Papai era uma pessoa dotada de muitos dons artísticos. Além da música que foi o que aflorou primeiro, como profissão se dedicou as artes relacionadas ao couro, fazia, selas e arreios para cavalos, sapatos, sandálias como ninguém. Os sapatos do casamento de mamãe e as sandálias de usar no quarto também foram confeccionadas por papai. A primeira sandália que calcei, com um ano e pouco, foi feita por ele, razão porque até hoje gosto muito de usar sandálias, tenho dificuldade de usar sapatos,pois me encomodam bastante. Mamãe conta que ao usá-las não quis calçar meias, pois queria que no retrato aparecessem as pontas dos dedos. Mamãe estava nos preparando, pois o fotógrafo ia lá em casa tirar o nosso retrato. Na época, a nossa família era composta apenas de papai, mamãe, Heber e eu, Sônia aparece apenas no volume da barriga de mamãe. Nós já morávamos em São Bento, a Escola Agrícola onde papai trabalhava e que foi para lá por ser possuidor das duas profissões: músico e sapateiro. Inicialmente foi substituir o mestre de música, Prof. Alcântara que estava doente, por coincidência morava também em Moreno, cidade onde papai conheceu mamãe, casaram e nascemos, Heber e eu. A doença do Prof. Alcântara se agravou e ele não pôde mais voltar. Aconteceu que o responsável pela oficina de couro também precisou se ausentar. Ficaram estas duas lacunas no quadro de funcionários da repartição, Dr Rodolfo de Morais era o diretor naquela altura, ficou bastante preocupado, como conseguir substituto para aqueles profissionais?
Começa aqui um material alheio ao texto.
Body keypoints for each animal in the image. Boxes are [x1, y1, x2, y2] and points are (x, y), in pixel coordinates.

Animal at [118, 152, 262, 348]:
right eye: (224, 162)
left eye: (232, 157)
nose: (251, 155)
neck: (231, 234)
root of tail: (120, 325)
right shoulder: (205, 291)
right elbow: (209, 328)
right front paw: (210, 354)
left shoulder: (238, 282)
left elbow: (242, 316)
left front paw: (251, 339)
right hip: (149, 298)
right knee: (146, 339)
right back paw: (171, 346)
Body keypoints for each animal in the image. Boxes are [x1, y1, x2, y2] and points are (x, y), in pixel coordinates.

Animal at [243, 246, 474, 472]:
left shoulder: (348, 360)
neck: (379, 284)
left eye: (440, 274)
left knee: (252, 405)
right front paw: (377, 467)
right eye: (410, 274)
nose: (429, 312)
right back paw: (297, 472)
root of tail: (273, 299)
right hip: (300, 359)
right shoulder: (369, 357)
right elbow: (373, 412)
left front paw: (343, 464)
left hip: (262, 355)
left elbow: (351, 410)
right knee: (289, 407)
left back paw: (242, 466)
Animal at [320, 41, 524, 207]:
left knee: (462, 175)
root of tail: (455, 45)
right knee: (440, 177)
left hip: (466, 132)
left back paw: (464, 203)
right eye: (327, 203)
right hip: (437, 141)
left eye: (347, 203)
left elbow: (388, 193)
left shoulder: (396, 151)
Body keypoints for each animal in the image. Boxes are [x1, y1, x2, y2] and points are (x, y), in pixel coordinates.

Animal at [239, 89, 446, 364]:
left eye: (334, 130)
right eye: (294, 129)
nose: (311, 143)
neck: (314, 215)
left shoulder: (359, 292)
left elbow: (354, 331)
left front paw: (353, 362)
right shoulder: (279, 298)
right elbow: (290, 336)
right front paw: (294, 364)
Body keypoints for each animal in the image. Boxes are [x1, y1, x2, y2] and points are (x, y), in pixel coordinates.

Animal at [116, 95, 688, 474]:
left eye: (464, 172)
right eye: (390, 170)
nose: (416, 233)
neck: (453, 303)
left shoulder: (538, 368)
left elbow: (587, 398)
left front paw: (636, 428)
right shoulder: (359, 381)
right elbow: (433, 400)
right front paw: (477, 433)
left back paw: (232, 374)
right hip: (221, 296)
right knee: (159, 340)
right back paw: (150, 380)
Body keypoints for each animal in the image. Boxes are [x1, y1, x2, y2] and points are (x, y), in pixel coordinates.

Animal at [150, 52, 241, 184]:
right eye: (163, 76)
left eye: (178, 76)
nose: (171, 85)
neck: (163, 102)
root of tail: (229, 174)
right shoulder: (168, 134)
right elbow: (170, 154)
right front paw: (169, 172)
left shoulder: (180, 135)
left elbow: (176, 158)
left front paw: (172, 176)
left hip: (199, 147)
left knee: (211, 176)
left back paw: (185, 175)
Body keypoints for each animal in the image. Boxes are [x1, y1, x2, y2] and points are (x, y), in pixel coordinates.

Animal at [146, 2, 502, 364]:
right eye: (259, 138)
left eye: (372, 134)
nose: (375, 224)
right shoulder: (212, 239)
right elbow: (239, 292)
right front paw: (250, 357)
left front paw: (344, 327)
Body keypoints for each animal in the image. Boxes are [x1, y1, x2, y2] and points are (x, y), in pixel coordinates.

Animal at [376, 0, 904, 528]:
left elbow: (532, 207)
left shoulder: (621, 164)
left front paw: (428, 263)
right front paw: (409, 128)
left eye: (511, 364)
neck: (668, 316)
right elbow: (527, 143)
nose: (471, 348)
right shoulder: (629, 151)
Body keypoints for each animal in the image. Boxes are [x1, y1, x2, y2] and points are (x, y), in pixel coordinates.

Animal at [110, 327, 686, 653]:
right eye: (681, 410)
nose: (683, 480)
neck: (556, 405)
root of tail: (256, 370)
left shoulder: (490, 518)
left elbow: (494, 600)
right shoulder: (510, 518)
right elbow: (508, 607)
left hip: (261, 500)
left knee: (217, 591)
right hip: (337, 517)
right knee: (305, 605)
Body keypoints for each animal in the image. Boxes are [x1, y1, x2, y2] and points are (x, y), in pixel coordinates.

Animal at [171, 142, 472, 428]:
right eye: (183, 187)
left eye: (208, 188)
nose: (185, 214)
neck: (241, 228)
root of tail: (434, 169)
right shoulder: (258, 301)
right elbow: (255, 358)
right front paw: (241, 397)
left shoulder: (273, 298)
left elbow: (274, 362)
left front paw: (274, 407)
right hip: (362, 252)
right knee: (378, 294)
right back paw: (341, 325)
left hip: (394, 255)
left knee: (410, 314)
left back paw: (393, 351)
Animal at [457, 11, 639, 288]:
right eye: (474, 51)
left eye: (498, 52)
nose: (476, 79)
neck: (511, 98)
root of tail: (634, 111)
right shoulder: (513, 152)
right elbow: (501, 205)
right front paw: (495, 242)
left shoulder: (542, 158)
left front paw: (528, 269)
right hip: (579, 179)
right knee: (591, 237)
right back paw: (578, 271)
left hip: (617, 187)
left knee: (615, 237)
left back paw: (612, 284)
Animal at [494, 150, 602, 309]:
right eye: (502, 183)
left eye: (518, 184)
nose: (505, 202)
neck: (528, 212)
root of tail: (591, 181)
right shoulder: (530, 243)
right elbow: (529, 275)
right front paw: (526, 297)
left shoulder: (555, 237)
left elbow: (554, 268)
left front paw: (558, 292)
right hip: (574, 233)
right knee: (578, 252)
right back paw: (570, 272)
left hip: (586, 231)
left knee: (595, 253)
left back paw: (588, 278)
Consultou os funcionários e um deles, que conhecia papai, Antonio “Marituba”, disse: Dr. Rodolfo: conheço um moço que é detentor das duas profissões, então Dr. Rodolfo determinou que Antonio fosse imediatamente buscar papai. Papai aceitou o convite com uma condição, dar continuidade ao seu curso de prótese dentária que fazia em Recife às sextas-feiras. Dr. Rodolfo aceitou a exigência, papai começou imediatamente a trabalhar, um dia depois do aniversário de mamãe, 15/04/1952.
Quando chegamos para morar em São Bento, Heber tinha dois anos completos e eu 9 meses. Lá nasceram os outros quatro filhos: Sonia, em maio de 1953, Sílvio em outrubro de 1954, Sandra em janeiro de 1956, falecida em setembro de 1974 e Sanclair em junho de 1957, como vêem um família de bom tamanho. Em São Bento crescemos em “tamanho e sabedoria “, local ideal para criar os filhos, livres de todos os medos, não tinha ladrão, assaltante, estuprador e seqüestrador, era um verdadeiro Shangri-lá. Tínhamos, casa boa para morar, água encanada, luz elétrica, de motor, depois de Paulo Afonso, a inauguração da luz elétrica gerada pela Usina de Paulo Afonso, foi um grande acontecimento, o diretor da escola, os senhores de engenho da região e demais autoridades ligaram a chave dando início aquela maravilha. Apiário, Aviário, horta e açougue, nos proporcionavam, verduras, ovos, mel, carne, tudo de boa qualidade e preços acessíveis. Mas o que tínhamos de melhor era o ensino, a educação, tanto a escola primária, de muito boa qualidade, bem como o ginásio e curso técnico agrícola, que não podia fugir a regra, eram excelentes.
Todo aluno do colégio que tocasse qualquer instrumento musical ou cantasse este tinha acesso livre lá em casa. Tínhamos serenatas, grandes encontros musicais. Nossos amigos e parentes sempre iam nos visitar levavam pessoas que tocavam, então os saraus eram frequentes. A nossa casa era uma constante festa, cheia de música e alegria. Tempo bom!!!